[START RECORDS FOR THIS EXERCISE]

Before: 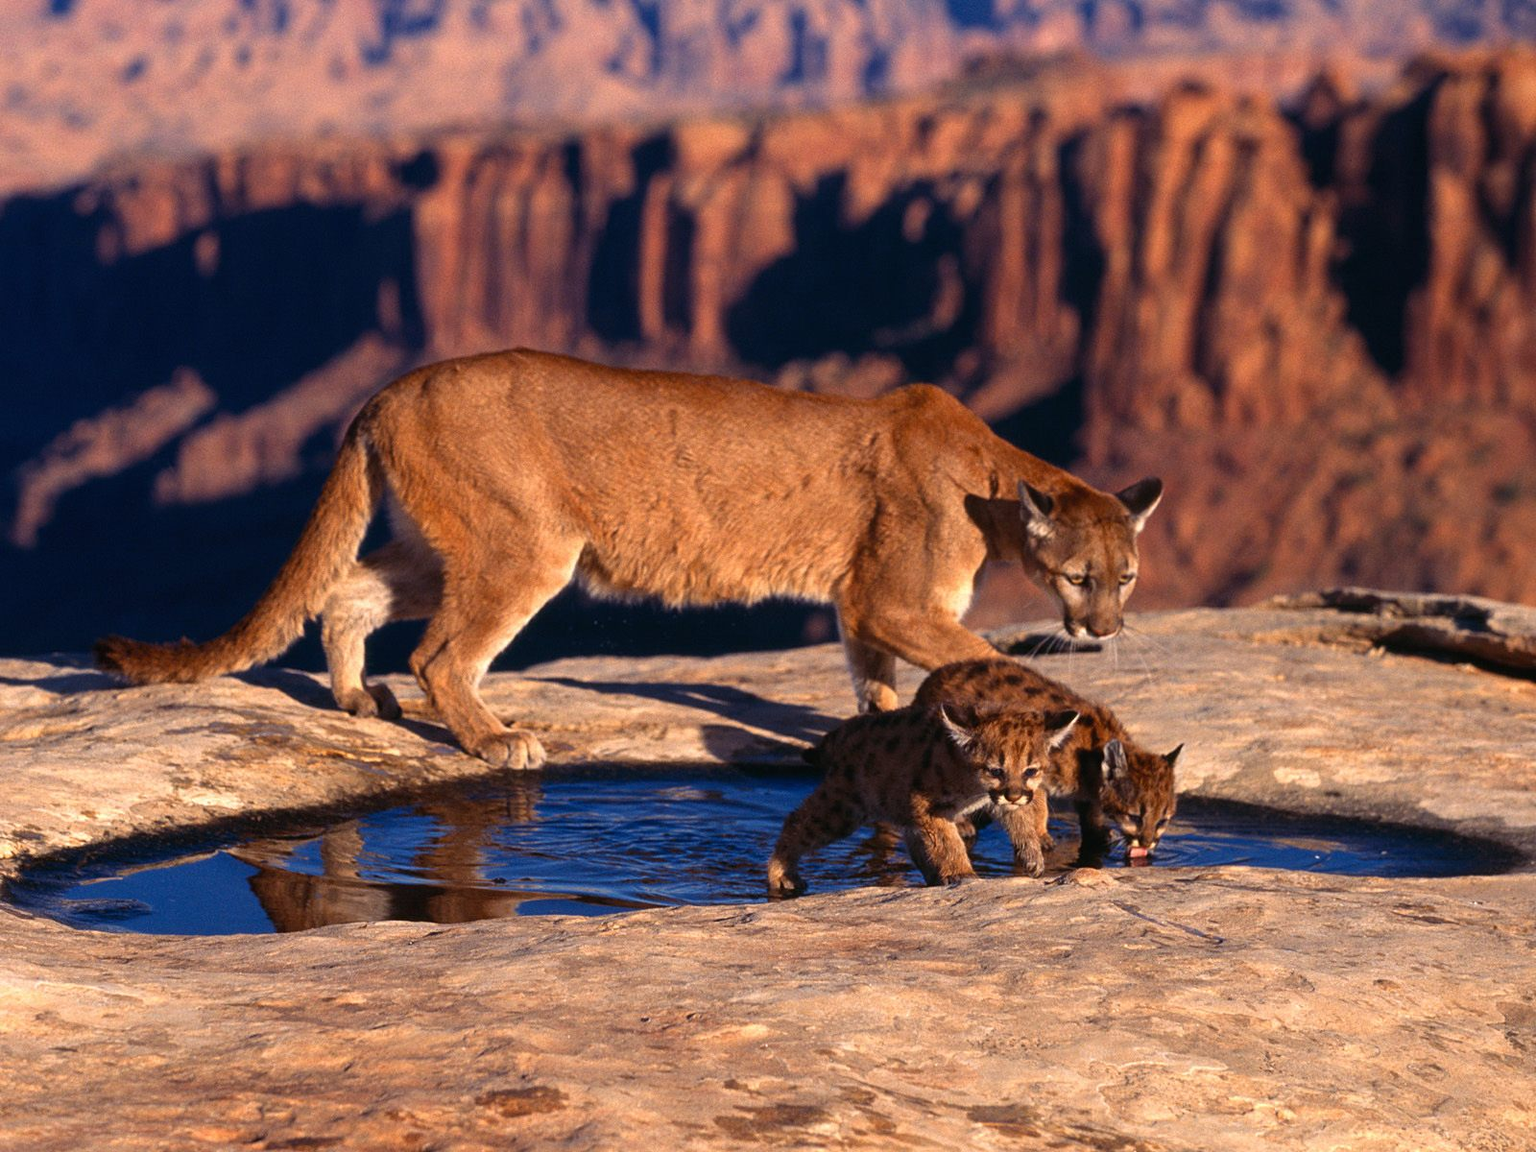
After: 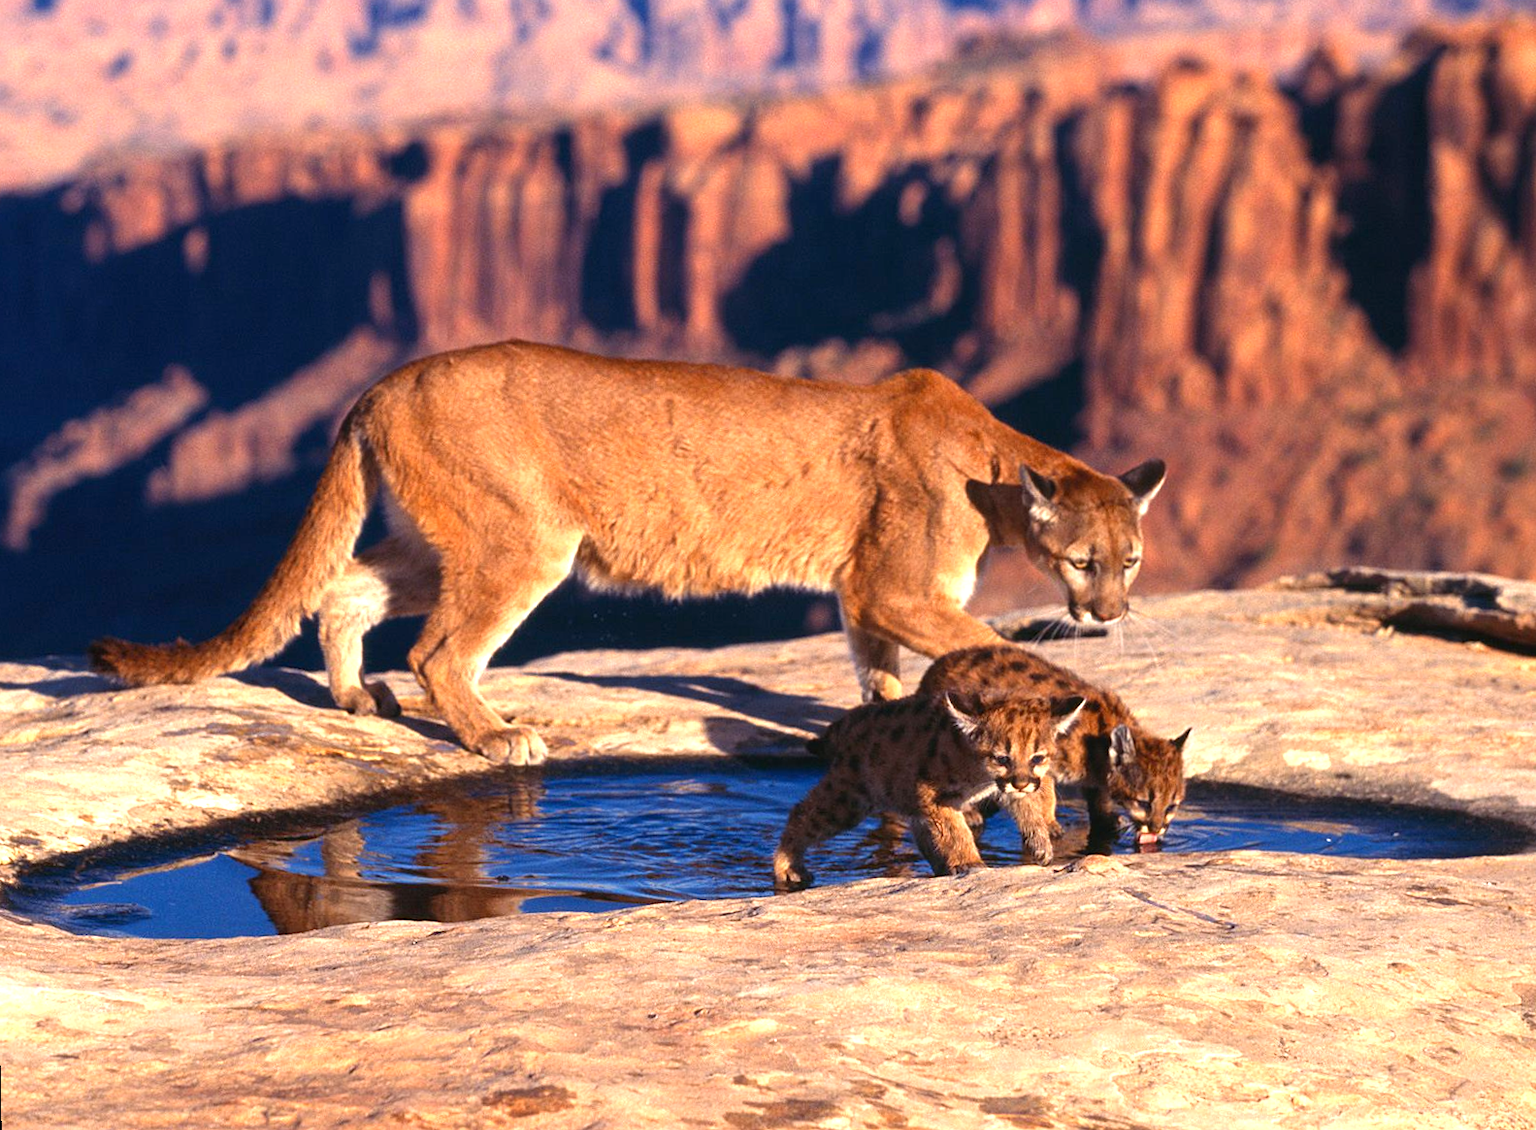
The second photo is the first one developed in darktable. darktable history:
rotate and perspective: rotation -1°, crop left 0.011, crop right 0.989, crop top 0.025, crop bottom 0.975
exposure: black level correction 0, exposure 0.9 EV, compensate exposure bias true, compensate highlight preservation false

[END RECORDS FOR THIS EXERCISE]

DIRECTION —
Arrange every line of the records above as a Markdown table with the columns Row and Record line, numbering the rows in order and omitting blank lines. Don't include the pictures themselves in the answer.

THE OUTPUT —
| Row | Record line |
|---|---|
| 1 | Before:  |
| 2 | After:  |
| 3 | The second photo is the first one developed in darktable. darktable history: |
| 4 | rotate and perspective: rotation -1°, crop left 0.011, crop right 0.989, crop top 0.025, crop bottom 0.975 |
| 5 | exposure: black level correction 0, exposure 0.9 EV, compensate exposure bias true, compensate highlight preservation false |